Page extract.
————————

If compliance is the primary driver of the desire for improved data accessibility, "the second driver is the concept of classifying and managing data by its type," Rickard says. "Some call it information life-cycle management, but it's just focusing on data rather than storage components."

Webster says information life-cycle management is "still in hype stage," but that doesn't mean the concept doesn't have resonance for users looking for a storage-management strategy. Information life-cycle management "is a push item for vendors, but top management among users are saying we need to get a handle" on growing storage needs, he says. Norm Fjeldheim, CIO and senior VP at Qualcomm Inc., says he's actively pursuing information life-cycle management, rather than waiting for vendors to advance it. He'll work with all his storage partners but is leaning toward Hitachi Data Systems for hardware and Veritas for software. "We want to differentiate the data for how many times and what media we back up to," Fjeldheim says. "We have automated systems for backup but just want to do it better and more efficiently." Qualcomm couldn't wait around for outside help next year. "We've been trying some of this for years, using some of our own tools," Fjeldheim says. "Managing all the data we have now, we had to gain control so we don't continually throw money at disks."

Hitachi Data Systems plans to unveil software next year to help customers with indexing--for example, to retrieve all E-mail messages between two people for the previous seven years. "Some of the largest customers will deploy tiers of storage," predicts Claus Mikkelsen, senior director of storage apps at Hitachi.Storage heavyweight and Hitachi competitor EMC plans to be a leader in information life-cycle management next year, says CTO Mark Lewis. "Customers don't come up and say they need ILM," he says. "But management says, 'Help us control costs, manage the information, and deal with compliance rules.'" The growth of data makes it very hard for customers to sort out retention, reuse, or archiving for compliance, Lewis says. In light of its acquisition of Documentum Inc., EMC will work hard next year toward an application-centric view of information life-cycle management, in addition to finding the lowest-cost form of media for every stage of the data life cycle, from creation to deletion. "As we look at the pure management of the element, the people cost will continue to be very high compared to the cost of the technology," Lewis says. "So we'll work to automate the environment."

HP, IBM, StorageTek, and Veritas will join EMC and Hitachi with information life-cycle-management products and strategies next year, says Jack Scott, analyst and founder of the Evaluator Group. "ILM will be the trend, and a piece of it is compliance," he says. "The other piece will be matching storage to the value of the data."

Jim Doedtman, technical planning manager at OSF Healthcare Corp., is dealing with exponential data growth in the health-care industry and fighting a battle over how much his company pays for storage. Doedtman is ready for enterprise data classification and hopes to discover what each business process--for example, a document-imaging system with dedicated cache--costs in storage. He's confident he'll have a choice of vendors; he's focused on a wide range of EMC storage systems separated by 75% in costs. "It caused us to take a hard look at ILM to have data on the right platform at the right time," Doedtman says. He says he'll start by maximizing some fixed-content data on storage that costs about 4 cents a megabyte, then move the other 80% of data to a penny-a-megabyte system.

All companies will want the right data in the right place at the right time, says Jon Benson, VP and product line manager for tape automation at StorageTek, whether it's on high-end Fibre Channel disk drives, serial ATA disk drives, or tape media--but they shouldn't lose track of what remains paramount. "Consolidation and standardization will continue to be big in '04," he says. "While customers turn multiple data centers into one, and they peel the onion on consolidation, 24-by-7 operations are what matters, down to the last copy in the ILM architecture."

————————

Collection entries.

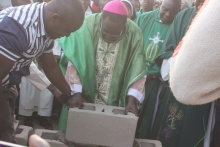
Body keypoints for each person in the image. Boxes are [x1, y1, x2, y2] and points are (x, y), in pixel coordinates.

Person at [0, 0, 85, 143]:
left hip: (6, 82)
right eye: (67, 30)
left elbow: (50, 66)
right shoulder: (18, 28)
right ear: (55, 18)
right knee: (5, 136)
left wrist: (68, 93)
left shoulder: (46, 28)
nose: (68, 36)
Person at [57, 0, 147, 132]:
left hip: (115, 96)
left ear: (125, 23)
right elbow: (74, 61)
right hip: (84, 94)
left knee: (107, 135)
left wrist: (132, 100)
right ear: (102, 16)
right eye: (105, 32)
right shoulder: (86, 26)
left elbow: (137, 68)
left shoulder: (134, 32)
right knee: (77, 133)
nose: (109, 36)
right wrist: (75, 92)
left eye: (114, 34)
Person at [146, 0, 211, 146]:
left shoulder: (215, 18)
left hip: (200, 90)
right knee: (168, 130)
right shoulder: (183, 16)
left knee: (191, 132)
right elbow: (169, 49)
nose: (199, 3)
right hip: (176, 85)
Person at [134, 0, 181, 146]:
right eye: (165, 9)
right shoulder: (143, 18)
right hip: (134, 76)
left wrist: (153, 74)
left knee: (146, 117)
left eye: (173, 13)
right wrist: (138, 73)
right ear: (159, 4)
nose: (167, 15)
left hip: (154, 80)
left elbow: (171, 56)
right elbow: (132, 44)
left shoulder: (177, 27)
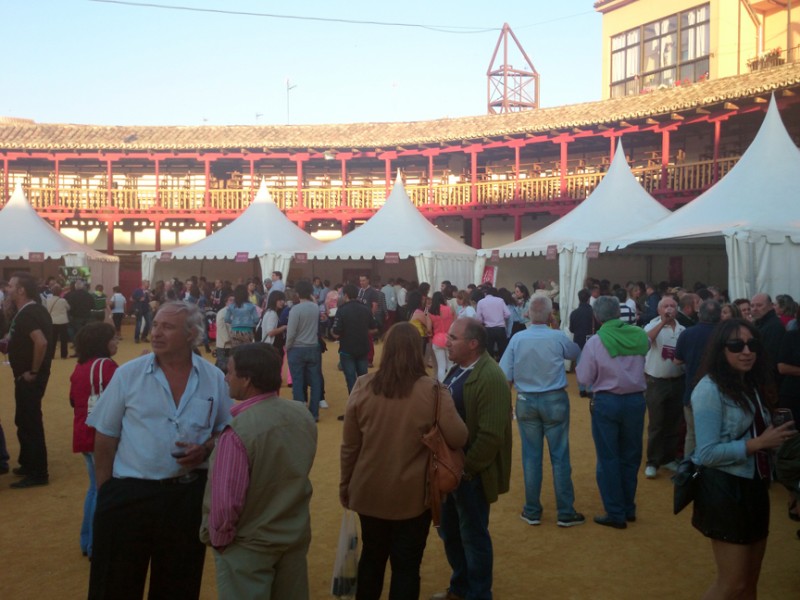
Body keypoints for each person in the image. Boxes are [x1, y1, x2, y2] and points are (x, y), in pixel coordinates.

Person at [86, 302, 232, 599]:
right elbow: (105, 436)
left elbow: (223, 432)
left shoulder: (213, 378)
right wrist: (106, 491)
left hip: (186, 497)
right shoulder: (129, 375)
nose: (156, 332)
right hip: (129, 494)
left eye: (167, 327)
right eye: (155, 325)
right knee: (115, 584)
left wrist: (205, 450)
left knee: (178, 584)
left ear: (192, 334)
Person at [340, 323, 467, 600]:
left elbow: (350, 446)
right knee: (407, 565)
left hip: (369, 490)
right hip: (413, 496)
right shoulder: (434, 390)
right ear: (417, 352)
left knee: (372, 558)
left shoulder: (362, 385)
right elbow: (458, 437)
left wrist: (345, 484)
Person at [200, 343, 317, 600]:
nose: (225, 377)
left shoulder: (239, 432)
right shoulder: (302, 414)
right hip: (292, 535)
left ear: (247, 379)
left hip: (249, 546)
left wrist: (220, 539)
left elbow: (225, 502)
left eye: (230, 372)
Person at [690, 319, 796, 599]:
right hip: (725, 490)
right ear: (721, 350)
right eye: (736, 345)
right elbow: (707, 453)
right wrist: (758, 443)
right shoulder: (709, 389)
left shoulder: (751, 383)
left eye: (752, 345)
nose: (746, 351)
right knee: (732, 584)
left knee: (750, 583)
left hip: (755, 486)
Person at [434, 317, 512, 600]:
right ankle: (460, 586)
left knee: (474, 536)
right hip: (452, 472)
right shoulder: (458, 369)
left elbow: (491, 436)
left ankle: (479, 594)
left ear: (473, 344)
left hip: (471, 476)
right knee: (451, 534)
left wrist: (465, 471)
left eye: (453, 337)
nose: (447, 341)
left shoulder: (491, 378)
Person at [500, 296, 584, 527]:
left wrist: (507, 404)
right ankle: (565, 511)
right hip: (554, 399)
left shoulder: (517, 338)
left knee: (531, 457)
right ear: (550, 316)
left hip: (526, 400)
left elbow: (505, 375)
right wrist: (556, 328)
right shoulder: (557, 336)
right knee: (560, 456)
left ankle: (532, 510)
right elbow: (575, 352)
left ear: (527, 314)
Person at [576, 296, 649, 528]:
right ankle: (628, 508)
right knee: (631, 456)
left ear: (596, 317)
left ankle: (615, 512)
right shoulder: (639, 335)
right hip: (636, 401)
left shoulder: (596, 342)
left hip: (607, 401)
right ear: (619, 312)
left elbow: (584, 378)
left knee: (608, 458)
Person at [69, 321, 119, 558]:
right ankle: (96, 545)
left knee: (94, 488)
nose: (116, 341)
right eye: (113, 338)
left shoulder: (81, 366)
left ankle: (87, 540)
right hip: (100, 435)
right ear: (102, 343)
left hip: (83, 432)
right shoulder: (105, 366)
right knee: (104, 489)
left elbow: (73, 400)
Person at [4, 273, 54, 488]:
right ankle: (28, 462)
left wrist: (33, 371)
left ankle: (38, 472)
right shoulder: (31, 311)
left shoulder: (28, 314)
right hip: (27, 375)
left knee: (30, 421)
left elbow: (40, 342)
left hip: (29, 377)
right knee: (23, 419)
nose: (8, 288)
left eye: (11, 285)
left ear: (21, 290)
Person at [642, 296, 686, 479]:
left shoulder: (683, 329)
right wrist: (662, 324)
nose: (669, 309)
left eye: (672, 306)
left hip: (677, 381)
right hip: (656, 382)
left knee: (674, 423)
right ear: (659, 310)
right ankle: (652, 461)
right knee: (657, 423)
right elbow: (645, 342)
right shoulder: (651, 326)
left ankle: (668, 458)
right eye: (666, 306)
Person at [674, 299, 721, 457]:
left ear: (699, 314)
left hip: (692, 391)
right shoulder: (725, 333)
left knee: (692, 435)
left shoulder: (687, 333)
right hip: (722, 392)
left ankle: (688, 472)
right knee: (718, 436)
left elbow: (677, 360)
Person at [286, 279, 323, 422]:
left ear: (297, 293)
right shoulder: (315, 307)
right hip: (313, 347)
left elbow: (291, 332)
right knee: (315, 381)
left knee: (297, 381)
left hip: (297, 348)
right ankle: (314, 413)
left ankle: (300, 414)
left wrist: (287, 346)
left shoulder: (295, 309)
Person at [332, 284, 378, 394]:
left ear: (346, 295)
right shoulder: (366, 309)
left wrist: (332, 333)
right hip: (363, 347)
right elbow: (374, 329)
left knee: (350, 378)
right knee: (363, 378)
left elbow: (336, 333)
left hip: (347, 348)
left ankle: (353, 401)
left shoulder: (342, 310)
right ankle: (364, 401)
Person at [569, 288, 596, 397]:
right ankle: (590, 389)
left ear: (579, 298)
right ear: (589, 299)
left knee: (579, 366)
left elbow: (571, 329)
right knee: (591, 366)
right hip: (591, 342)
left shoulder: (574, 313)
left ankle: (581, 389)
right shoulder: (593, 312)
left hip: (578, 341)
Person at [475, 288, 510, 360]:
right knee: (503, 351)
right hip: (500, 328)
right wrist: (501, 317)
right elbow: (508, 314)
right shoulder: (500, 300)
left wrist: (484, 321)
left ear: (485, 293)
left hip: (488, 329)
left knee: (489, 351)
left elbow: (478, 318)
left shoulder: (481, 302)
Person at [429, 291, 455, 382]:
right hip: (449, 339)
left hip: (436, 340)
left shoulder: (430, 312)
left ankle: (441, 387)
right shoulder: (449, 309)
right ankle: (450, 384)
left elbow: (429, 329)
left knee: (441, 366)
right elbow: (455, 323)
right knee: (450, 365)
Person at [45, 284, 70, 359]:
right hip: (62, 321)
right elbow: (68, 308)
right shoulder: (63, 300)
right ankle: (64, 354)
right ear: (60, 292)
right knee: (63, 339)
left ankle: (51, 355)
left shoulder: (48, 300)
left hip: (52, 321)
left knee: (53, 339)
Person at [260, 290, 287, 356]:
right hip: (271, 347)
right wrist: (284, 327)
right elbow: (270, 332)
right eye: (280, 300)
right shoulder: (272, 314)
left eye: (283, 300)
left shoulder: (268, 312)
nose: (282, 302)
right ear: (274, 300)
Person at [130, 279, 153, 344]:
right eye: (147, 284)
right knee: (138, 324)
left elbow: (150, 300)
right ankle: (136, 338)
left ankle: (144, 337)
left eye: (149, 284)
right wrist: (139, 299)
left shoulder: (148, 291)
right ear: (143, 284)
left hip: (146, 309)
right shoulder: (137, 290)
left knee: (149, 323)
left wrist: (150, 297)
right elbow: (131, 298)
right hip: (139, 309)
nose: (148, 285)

————————

Problem. Reproduce the part of the information life-cycle management article between "Jim Doedtman, technical" and "a penny-a-megabyte system.", inclusive.

Task response.
Jim Doedtman, technical planning manager at OSF Healthcare Corp., is dealing with exponential data growth in the health-care industry and fighting a battle over how much his company pays for storage. Doedtman is ready for enterprise data classification and hopes to discover what each business process--for example, a document-imaging system with dedicated cache--costs in storage. He's confident he'll have a choice of vendors; he's focused on a wide range of EMC storage systems separated by 75% in costs. "It caused us to take a hard look at ILM to have data on the right platform at the right time," Doedtman says. He says he'll start by maximizing some fixed-content data on storage that costs about 4 cents a megabyte, then move the other 80% of data to a penny-a-megabyte system.